En una lona colocada en una de las entradas de Mítikah, un complejo comercial y habitacional que incluye un centro comercial, una torre residencial, oficinas y servicios, se podía leer: “Clausurado por gentrificar”.
Durante una conferencia de prensa, los miembros de la Asamblea Ciudadana del Pueblo de Xoco expusieron que su lucha es «pionera en denunciar los impactos de la gentrificación», un proceso que está acelerándose en la capital.

Según indicaron, los impactos de la gentrificación se han intensificado con la llegada de desarrollos inmobiliarios, lo que ha causado un incremento en los costos de vivienda, restricciones a la movilidad y deterioro de las condiciones de vida de los pobladores.
Asimismo, denunciaron el encarecimiento de los servicios de agua, el desplazamiento de personas, además de la discriminación y ataques que reciben por parte de los nuevos vecinos, todo ello ante la falta de atención por parte de las autoridades.
Violencia y clasismo hacia vecinos locales
Silvia Chapa, una pobladora de Xoco, denunció que los residentes del complejo han arrojado piedras, botellas, vasos de vidrio e incluso pelotas de golf y teléfonos celulares hacia ellos.
“Es una expresión clara de violencia y clasismo, derivada de un proceso de gentrificación que nos está desplazando, fragmentando y poniendo en riesgo”, advirtió, exigiendo a las autoridades que atiendan las denuncias por las agresiones recibidas.

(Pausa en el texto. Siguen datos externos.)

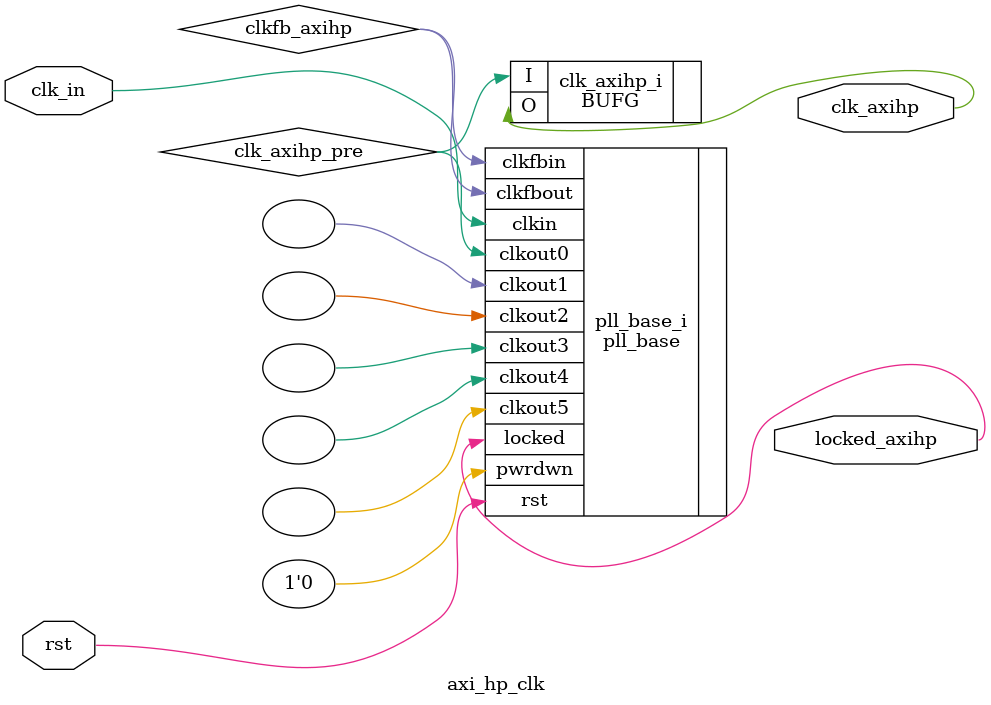
<source format=v>

/*!
 * <b>Module:</b>axi_hp_clk
 * @file axi_hp_clk.v
 * @date 2015-04-27  
 * @author Andrey Filippov     
 *
 * @brief Generate global clock for axi_hp
 *
 * @copyright Copyright (c) 2015 Elphel, Inc.
 *
 * <b>License:</b>
 *
 * axi_hp_clk.v is free software; you can redistribute it and/or modify
 * it under the terms of the GNU General Public License as published by
 * the Free Software Foundation, either version 3 of the License, or
 * (at your option) any later version.
 *
 *  axi_hp_clk.v is distributed in the hope that it will be useful,
 * but WITHOUT ANY WARRANTY; without even the implied warranty of
 * MERCHANTABILITY or FITNESS FOR A PARTICULAR PURPOSE.  See the
 * GNU General Public License for more details.
 *
 * You should have received a copy of the GNU General Public License
 * along with this program.  If not, see <http://www.gnu.org/licenses/> .
 *
 * Additional permission under GNU GPL version 3 section 7:
 * If you modify this Program, or any covered work, by linking or combining it
 * with independent modules provided by the FPGA vendor only (this permission
 * does not extend to any 3-rd party modules, "soft cores" or macros) under
 * different license terms solely for the purpose of generating binary "bitstream"
 * files and/or simulating the code, the copyright holders of this Program give
 * you the right to distribute the covered work without those independent modules
 * as long as the source code for them is available from the FPGA vendor free of
 * charge, and there is no dependence on any encrypted modules for simulating of
 * the combined code. This permission applies to you if the distributed code
 * contains all the components and scripts required to completely simulate it
 * with at least one of the Free Software programs.
 */
`timescale 1ns/1ps

module  axi_hp_clk#(
    parameter CLKIN_PERIOD =        20, //ns >1.25, 600<Fvco<1200
    parameter CLKFBOUT_MULT_AXIHP = 18, // Fvco=Fclkin*CLKFBOUT_MULT_F/DIVCLK_DIVIDE, Fout=Fvco/CLKOUT#_DIVIDE
    parameter CLKFBOUT_DIV_AXIHP =  6   // To get 150MHz for the reference clock
    )(
    input   rst,
    input   clk_in,
    output  clk_axihp,
    output  locked_axihp
);
    wire  clkfb_axihp, clk_axihp_pre; 
    BUFG clk_axihp_i (.O(clk_axihp), .I(clk_axihp_pre));
    pll_base #(
        .CLKIN_PERIOD(CLKIN_PERIOD), // 20
        .BANDWIDTH("OPTIMIZED"),
        .CLKFBOUT_MULT(CLKFBOUT_MULT_AXIHP), // 18, // Fvco=Fclkin*CLKFBOUT_MULT_F/DIVCLK_DIVIDE, Fout=Fvco/CLKOUT#_DIVIDE
        .CLKOUT0_DIVIDE(CLKFBOUT_DIV_AXIHP), // 6, // To get 300MHz for the reference clock
        .REF_JITTER1(0.010),
        .STARTUP_WAIT("FALSE")
    ) pll_base_i (
        .clkin(clk_in), // input
        .clkfbin(clkfb_axihp), // input
//        .rst(rst), // input
        .rst(rst), // input
        .pwrdwn(1'b0), // input
        .clkout0(clk_axihp_pre), // output
        .clkout1(), // output
        .clkout2(), // output
        .clkout3(), // output
        .clkout4(), // output
        .clkout5(), // output
        .clkfbout(clkfb_axihp), // output
        .locked(locked_axihp) // output
    );


endmodule


</source>
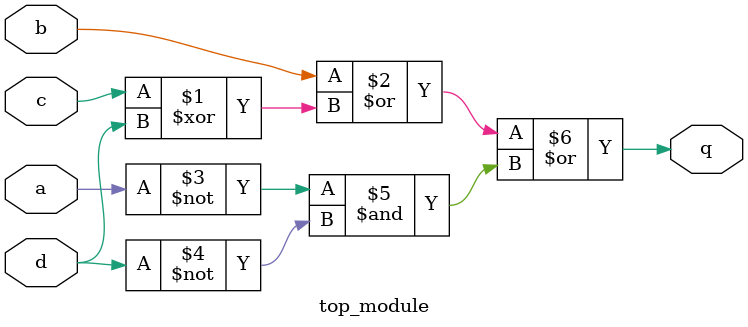
<source format=sv>
module top_module (
	input a, 
	input b, 
	input c, 
	input d,
	output q
);

    assign q = b | (c ^ d) | ((~a) & (~d));
    
endmodule

</source>
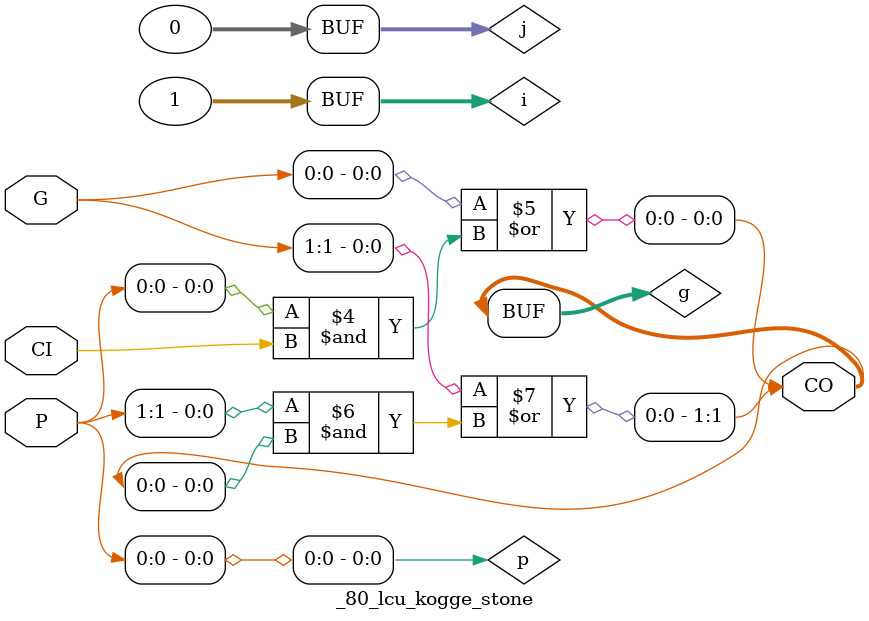
<source format=v>
/*
 *  yosys -- Yosys Open SYnthesis Suite
 *
 *  Copyright (C) 2024  Martin Povišer <povik@cutebit.org>
 *
 *  Permission to use, copy, modify, and/or distribute this software for any
 *  purpose with or without fee is hereby granted, provided that the above
 *  copyright notice and this permission notice appear in all copies.
 *
 *  THE SOFTWARE IS PROVIDED "AS IS" AND THE AUTHOR DISCLAIMS ALL WARRANTIES
 *  WITH REGARD TO THIS SOFTWARE INCLUDING ALL IMPLIED WARRANTIES OF
 *  MERCHANTABILITY AND FITNESS. IN NO EVENT SHALL THE AUTHOR BE LIABLE FOR
 *  ANY SPECIAL, DIRECT, INDIRECT, OR CONSEQUENTIAL DAMAGES OR ANY DAMAGES
 *  WHATSOEVER RESULTING FROM LOSS OF USE, DATA OR PROFITS, WHETHER IN AN
 *  ACTION OF CONTRACT, NEGLIGENCE OR OTHER TORTIOUS ACTION, ARISING OUT OF
 *  OR IN CONNECTION WITH THE USE OR PERFORMANCE OF THIS SOFTWARE.
 *
 */

(* techmap_celltype = "$lcu" *)
module _80_lcu_kogge_stone (P, G, CI, CO);
	parameter WIDTH = 2;

	(* force_downto *)
	input [WIDTH-1:0] P, G;
	input CI;

	(* force_downto *)
	output [WIDTH-1:0] CO;

	integer i, j;
	(* force_downto *)
	reg [WIDTH-1:0] p, g;

	wire [1023:0] _TECHMAP_DO_ = "proc; opt -fast";

	always @* begin
		p = P;
		g = G;

		// in almost all cases CI will be constant zero
		g[0] = g[0] | (p[0] & CI);

		for (i = 0; i < $clog2(WIDTH); i = i + 1) begin
			// iterate in reverse so we don't confuse a result from this stage and the previous
			for (j = WIDTH - 1; j >= 2**i; j = j - 1) begin
				g[j] = g[j] | p[j] & g[j - 2**i];
				p[j] = p[j] & p[j - 2**i];
			end
		end
	end

	assign CO = g;
endmodule

</source>
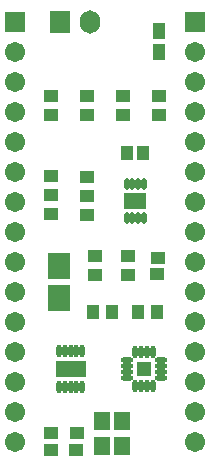
<source format=gts>
G04*
G04 #@! TF.GenerationSoftware,Altium Limited,Altium Designer,19.0.10 (269)*
G04*
G04 Layer_Color=8388736*
%FSLAX44Y44*%
%MOMM*%
G71*
G01*
G75*
%ADD29R,1.1682X1.0032*%
%ADD30R,1.0922X1.4732*%
%ADD31R,1.0032X1.1682*%
%ADD32R,1.0032X1.1682*%
%ADD33R,1.0032X1.1682*%
%ADD34R,1.9432X1.4532*%
%ADD35O,0.4532X1.0032*%
%ADD36R,1.1682X1.0032*%
%ADD37R,1.9032X2.2032*%
%ADD38R,1.2032X1.2032*%
%ADD39O,1.1032X0.4532*%
%ADD40O,0.4532X1.1032*%
%ADD41R,1.4032X1.5032*%
%ADD42R,2.5532X1.4532*%
%ADD43C,1.7032*%
%ADD44R,1.7032X1.7032*%
%ADD45O,1.7272X1.9812*%
%ADD46R,1.7272X1.9812*%
%ADD47C,0.8032*%
D29*
X48260Y318770D02*
D03*
Y302770D02*
D03*
X48006Y234984D02*
D03*
Y250984D02*
D03*
Y218984D02*
D03*
X139700Y318770D02*
D03*
Y302770D02*
D03*
X109220D02*
D03*
Y318770D02*
D03*
X78740D02*
D03*
Y302770D02*
D03*
X85090Y166880D02*
D03*
Y182880D02*
D03*
X113030Y166880D02*
D03*
Y182880D02*
D03*
X78740Y234190D02*
D03*
Y218190D02*
D03*
Y250190D02*
D03*
D30*
X139700Y355600D02*
D03*
Y373380D02*
D03*
D31*
X137920Y135890D02*
D03*
X121920D02*
D03*
X83820D02*
D03*
D32*
X126104Y270256D02*
D03*
X112134Y270510D02*
D03*
D33*
X99820Y135890D02*
D03*
D34*
X119634Y229870D02*
D03*
D35*
X127134Y215370D02*
D03*
X122134D02*
D03*
X117134D02*
D03*
X112134D02*
D03*
Y244370D02*
D03*
X117134D02*
D03*
X122134D02*
D03*
X127134D02*
D03*
D36*
X138176Y167640D02*
D03*
X138430Y181610D02*
D03*
X48260Y33020D02*
D03*
X48006Y19050D02*
D03*
X69850Y33020D02*
D03*
X69596Y19050D02*
D03*
D37*
X54770Y174790D02*
D03*
Y147320D02*
D03*
D38*
X127000Y87630D02*
D03*
D39*
X141500Y95130D02*
D03*
Y90130D02*
D03*
Y85130D02*
D03*
Y80130D02*
D03*
X112500D02*
D03*
Y85130D02*
D03*
Y90130D02*
D03*
Y95130D02*
D03*
D40*
X134500Y73130D02*
D03*
X129500D02*
D03*
X124500D02*
D03*
X119500D02*
D03*
Y102130D02*
D03*
X124500D02*
D03*
X129500D02*
D03*
X134500D02*
D03*
X54770Y102880D02*
D03*
X59770D02*
D03*
X64770D02*
D03*
X69770D02*
D03*
X74770D02*
D03*
Y72380D02*
D03*
X69770D02*
D03*
X64770D02*
D03*
X59770D02*
D03*
X54770D02*
D03*
D41*
X91440Y22180D02*
D03*
Y43180D02*
D03*
X108440D02*
D03*
Y22180D02*
D03*
D42*
X64770Y87630D02*
D03*
D43*
X170180Y25400D02*
D03*
Y50800D02*
D03*
Y76200D02*
D03*
Y101600D02*
D03*
Y127000D02*
D03*
Y152400D02*
D03*
Y177800D02*
D03*
Y203200D02*
D03*
Y228600D02*
D03*
Y254000D02*
D03*
Y279400D02*
D03*
Y304800D02*
D03*
Y330200D02*
D03*
Y355600D02*
D03*
X17780Y25400D02*
D03*
Y50800D02*
D03*
Y76200D02*
D03*
Y101600D02*
D03*
Y127000D02*
D03*
Y152400D02*
D03*
Y177800D02*
D03*
Y203200D02*
D03*
Y228600D02*
D03*
Y254000D02*
D03*
Y279400D02*
D03*
Y304800D02*
D03*
Y330200D02*
D03*
Y355600D02*
D03*
D44*
X170180Y381000D02*
D03*
X17780D02*
D03*
D45*
X81280D02*
D03*
D46*
X55880D02*
D03*
D47*
X137920Y135890D02*
D03*
X138430Y181610D02*
D03*
X48260Y302770D02*
D03*
X115570Y229870D02*
D03*
X123324D02*
D03*
X127134Y87630D02*
D03*
X71120Y87630D02*
D03*
X58420D02*
D03*
X48260Y33020D02*
D03*
X91440Y22180D02*
D03*
M02*

</source>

En un pronunciamiento colectivo, los manifestantes afirmaron que el consumo de agua del complejo representa el 12 % de todo el líquido disponible en el pueblo de Xoco, con solo cuatro tomas. Entre 2018 y 2022, los reportes de falta de agua aumentaron un 1.750 %.
Álvaro Antonio Rosales, autoridad tradicional del pueblo de Xoco, comentó que la gentrificación y turistificación de la ciudad rumbo al Mundial están afectando a muchas comunidades y pueblos. Hizo un llamado a “seguir en la lucha”.

“Uno no puede rendirse. Hemos luchado durante muchos años y aún no vemos cuándo, a pesar de que las autoridades dicen que están con el pueblo”, indicó, señalando que la jefa de Gobierno de la capital, Clara Brugada, no les ha recibido para escuchar sus demandas, pero sí ha atendido a todos los constructores.
Desde hace más de 15 años, los vecinos de Xoco intentan detener el desarrollo de Mítikah, en la alcaldía Benito Juárez, una zona al sur de la ciudad, cuya construcción comenzó en 2008 en territorio del pueblo originario.
Tras la clausura simbólica, los manifestantes se trasladaron a la avenida Universidad, donde realizaron un cierre vial y colocaron mantas con los mensajes: “Cuidado: Xoco zona de alta gentrificación” y “La torre hecha de corrupción más alta de América Latina está en el pueblo de Xoco”.
Los pobladores estuvieron acompañados por diversas organizaciones y colectivos, incluyendo el Proyecto de Derechos Económicos, Sociales y Culturales (ProDESC), Obrera CDMX, Frente Antigentrificación, Frente por la Vivienda Joven, y la Frente por la Defensa de los Derechos de los Pueblos y Barrios Originarios de la Cuenca del Anáhuac.